Document »
┌──

Kaiser Carlile was the ‘spark plug’ behind Liberal Bee Jays baseball (+videos) – Wichita Eagle
It took a mere two months of summer baseball with the Liberal Bee Jays for 9-year-old Kaiser Carlile to wiggle his way deep into the hearts of the players and coaching staff.
Maybe it was Kaiser’s constant smile despite the heat or a difficult game. Maybe it was his endless energy as he hopped over and under players on the team bus during road trips.
“Kaiser will always hold a special place in my heart,” Bee Jays catcher Brady Cox said during Monday’s news conference dedicated to the memory of Kaiser. “I’ll never step on the field and not think of him.”
Kaiser, the Bee Jays’ bat boy, died Sunday. He was struck in the head with a follow-through swing near the on-deck circle on Saturday afternoon during the Bee Jays’ game at Lawrence-Dumont Stadium in the National Baseball Congress World Series.
Kaiser, who was from Liberal, was wearing a helmet.
“He was as much a part of the team as everyone else out here,” Bee Jays manager Adam Anderson said. “The smile he could put on everybody’s face was something you don’t see very often.”
No plans will be made for Kaiser’s funeral until after the Bee Jays are finished in the World Series, according to Roy Allen, a team spokesman.
Kaiser was the short kid on the field that the Bee Jays loved and laughed with.
“He was our teammate,” Bee Jays pitcher Kadon Simmons said. “He was our spark plug. Without him, no one would run; we’d have no energy. … It might be the 50th game of the season over the summer, over two months. He’d still be there, ready to go, jumping around, being crazy.”
Kaiser was not just another cheerful bat boy. His family has long ties to the team, and Kaiser was a sports nut; his teachers say he lived and dreamed balls and strikes.
And Kaiser desperately wanted to be the Bee Jays’ bat boy.
“In the process, he gained 30 brothers,” Allen said.
“He was a true Bee Jay, and he loved this organization,” Simmons said. “Now Kaiser’s one of us at every one of our (colleges).”
Kaiser took his job seriously, which is why he scolded Bee Jays general manager Mike Carlile once during the summer when the game time was moved up – and Kaiser didn’t know.
“The game started, I’m behind the dugout watching the game, and I hear, ‘Hey, Mike!’ I turn around. There’s Kaiser, running with his helmet, his stuff. He’s like, ‘You made me late!’ ” said Mike Carlile, who is the second cousin of Kaiser’s grandfather.
During the season, the Bee Jays checked on Kaiser when he wasn’t feeling well and gave him high-fives before and after at-bats. They treated him like a kid brother.
Sometimes a curse word was said around Kaiser. A quick apology followed, but Kaiser waved it off.
“He’d say, ‘It’s all right. I know what it means. I’m 9 years old,’ ” Bee Jays left fielder Gavin Wehby said with a laugh.

└──

Required task a » Pull out every line in the rows below that contains the string "family".

Extracted records »
┌──

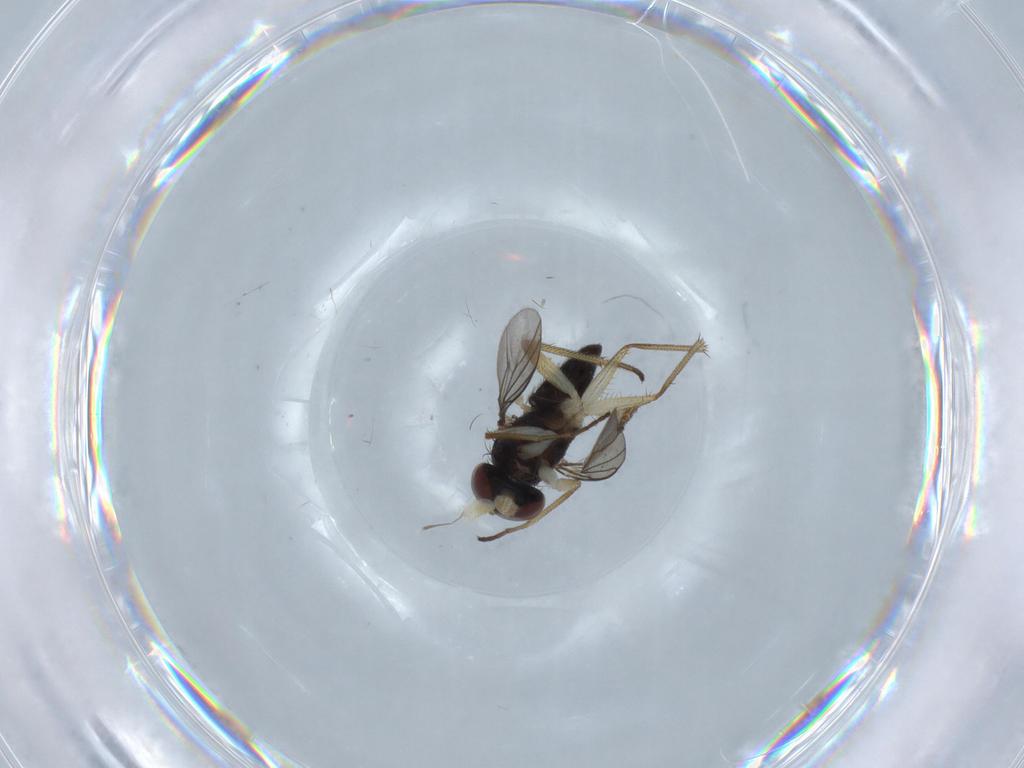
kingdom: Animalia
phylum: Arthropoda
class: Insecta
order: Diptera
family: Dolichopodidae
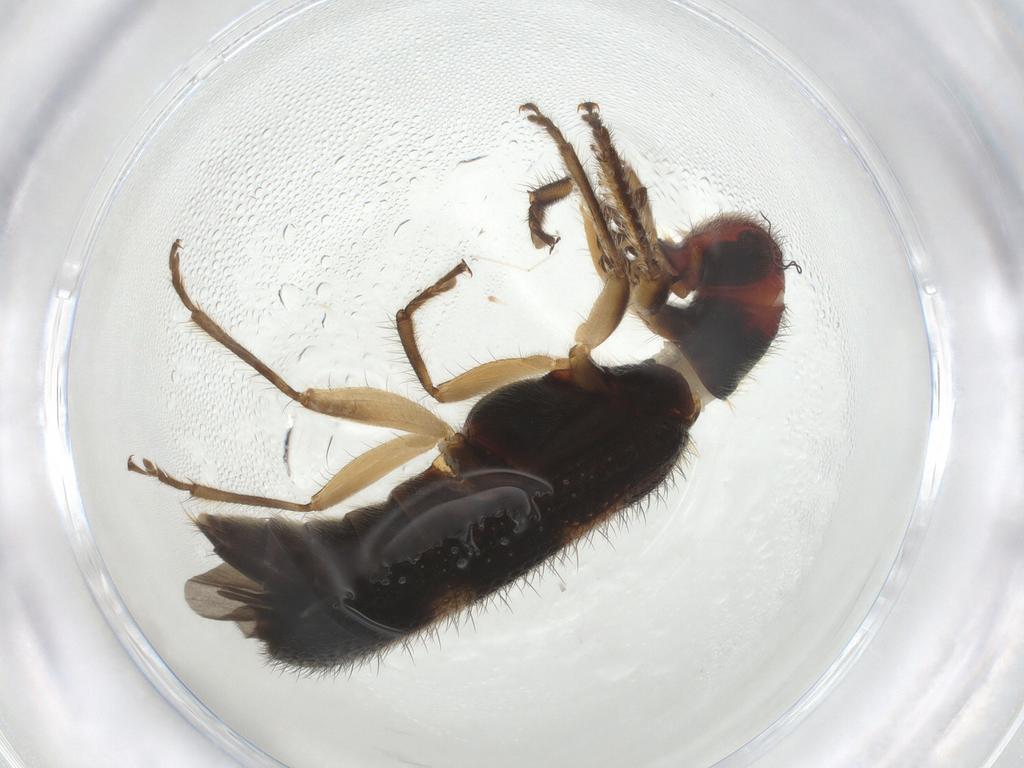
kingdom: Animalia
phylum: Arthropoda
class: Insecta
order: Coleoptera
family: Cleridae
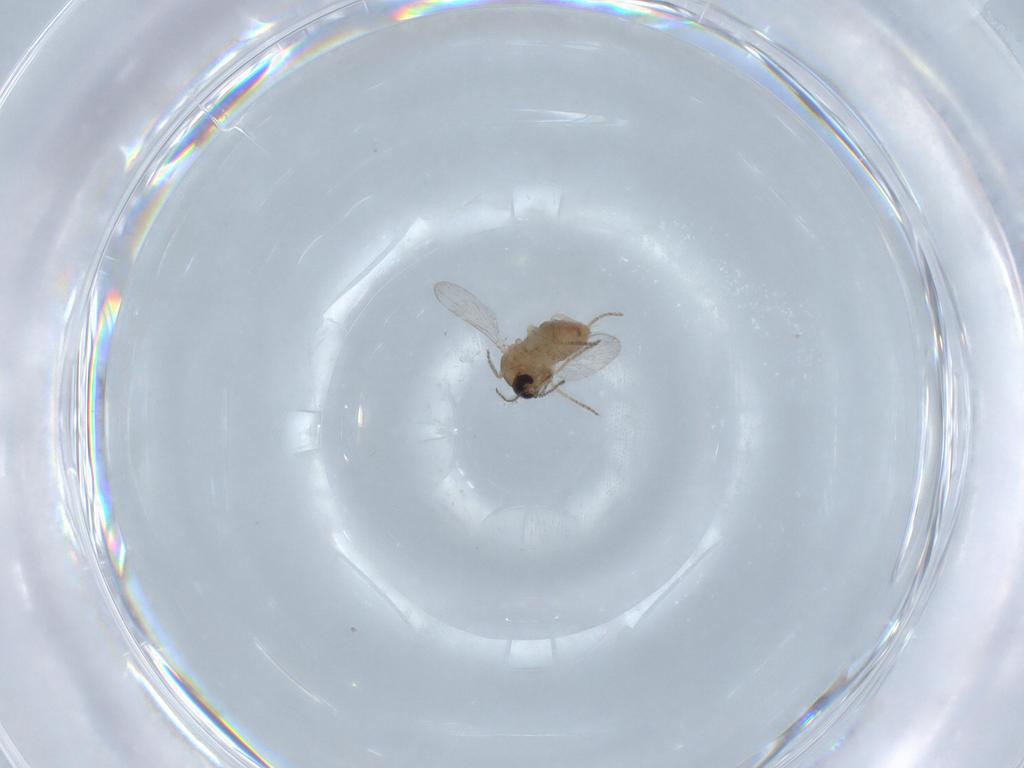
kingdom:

└──
┌──

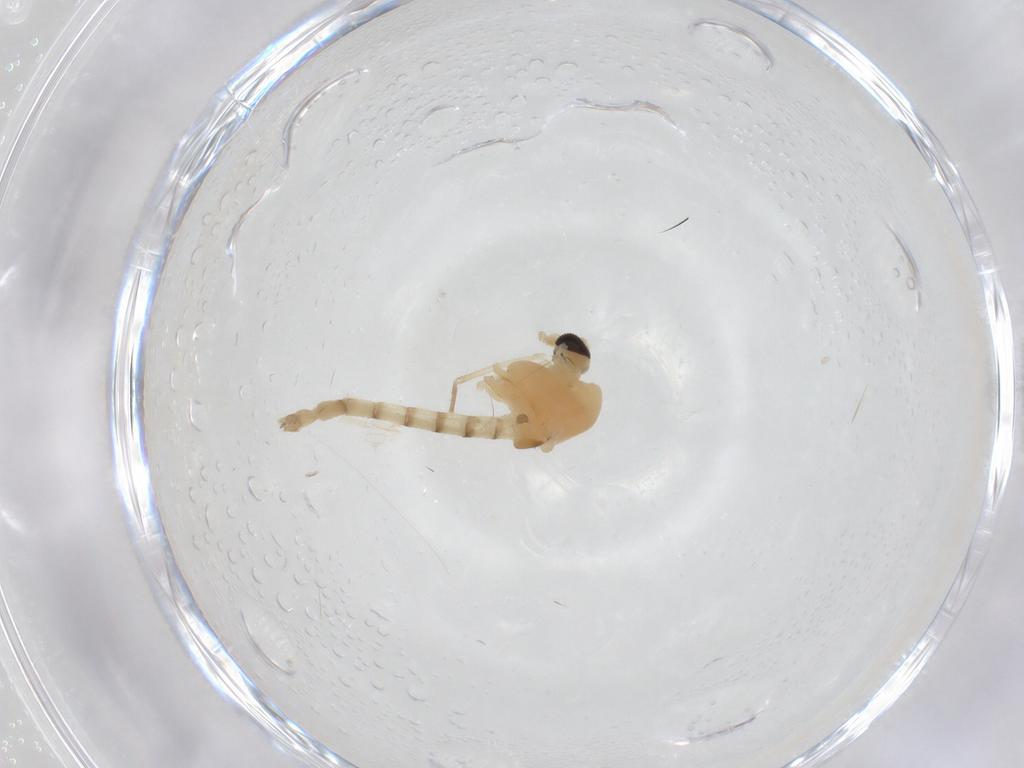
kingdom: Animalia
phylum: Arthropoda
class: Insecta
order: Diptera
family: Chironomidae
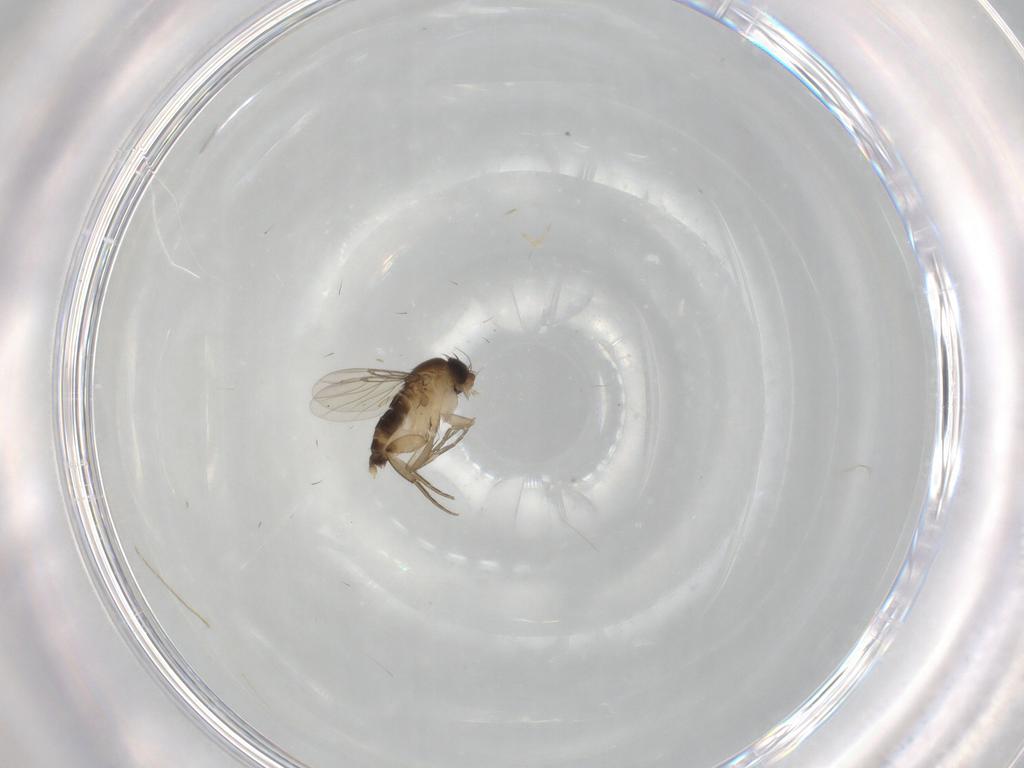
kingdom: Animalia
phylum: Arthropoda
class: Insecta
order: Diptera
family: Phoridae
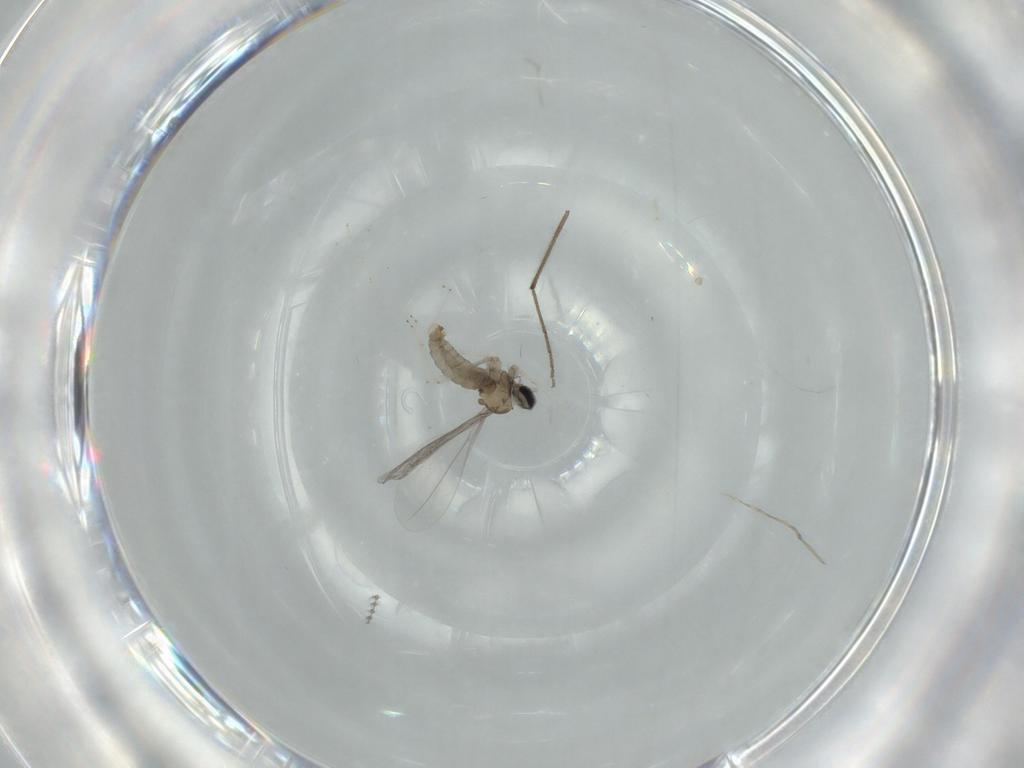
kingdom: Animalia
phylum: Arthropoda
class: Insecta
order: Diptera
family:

└──
┌──

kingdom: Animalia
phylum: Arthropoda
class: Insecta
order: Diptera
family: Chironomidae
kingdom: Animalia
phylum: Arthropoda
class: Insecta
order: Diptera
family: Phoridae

└──

Required task b » According to the article, what position does Brady Cox play for the Bee Jays?

Exercise answer a »
family: Dolichopodidae
family: Cleridae
family: Chironomidae
family: Phoridae
family:
family: Chironomidae
family: Phoridae

Exercise answer b » Catcher.